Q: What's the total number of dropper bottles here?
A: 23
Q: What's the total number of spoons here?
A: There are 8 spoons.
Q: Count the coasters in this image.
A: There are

--

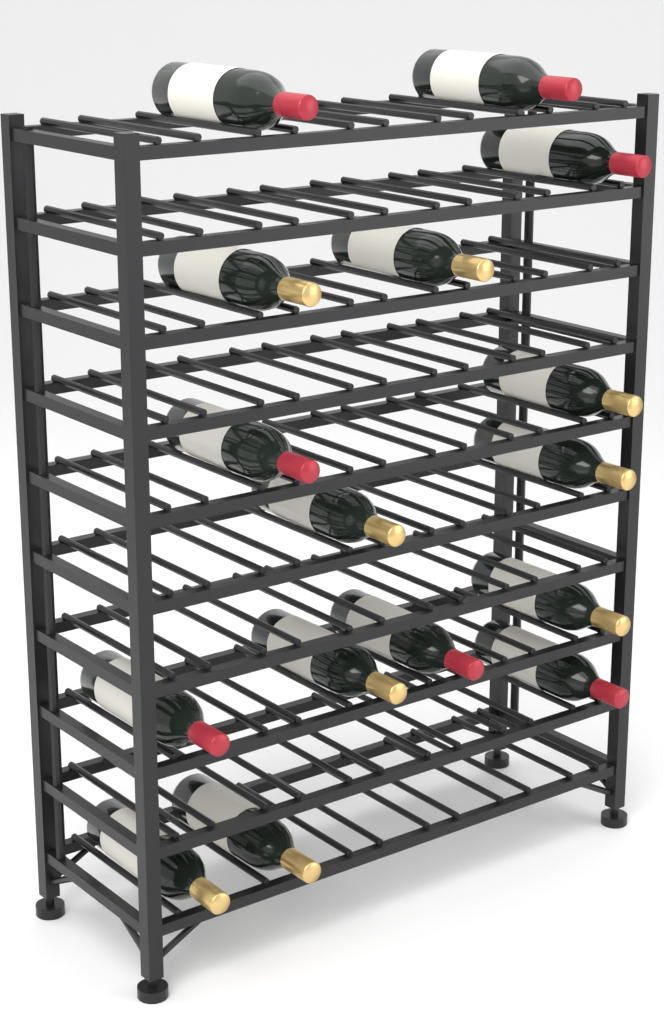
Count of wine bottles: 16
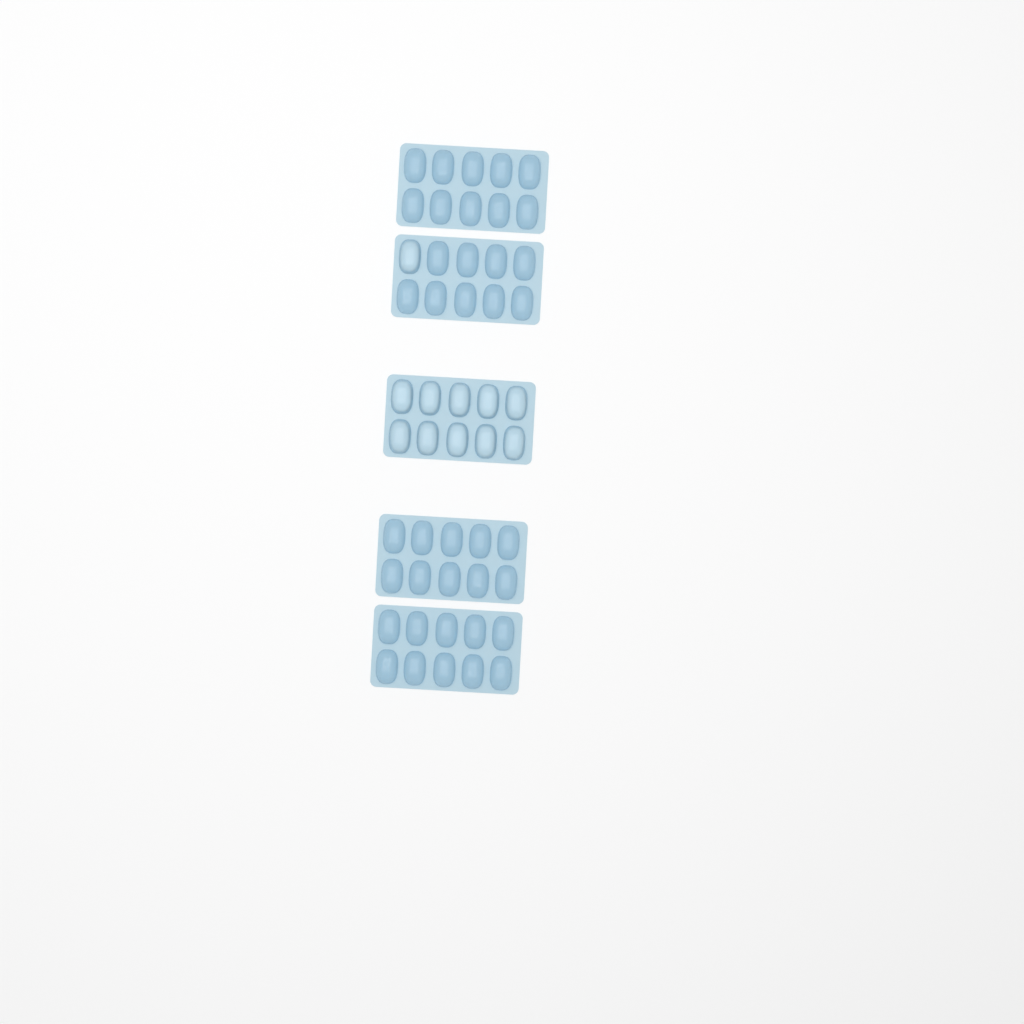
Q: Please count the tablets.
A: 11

_The task_: Pull out each of the lines above that contains the word "number" and copy it in full.

_Answer in full_:
Q: What's the total number of dropper bottles here?
Q: What's the total number of spoons here?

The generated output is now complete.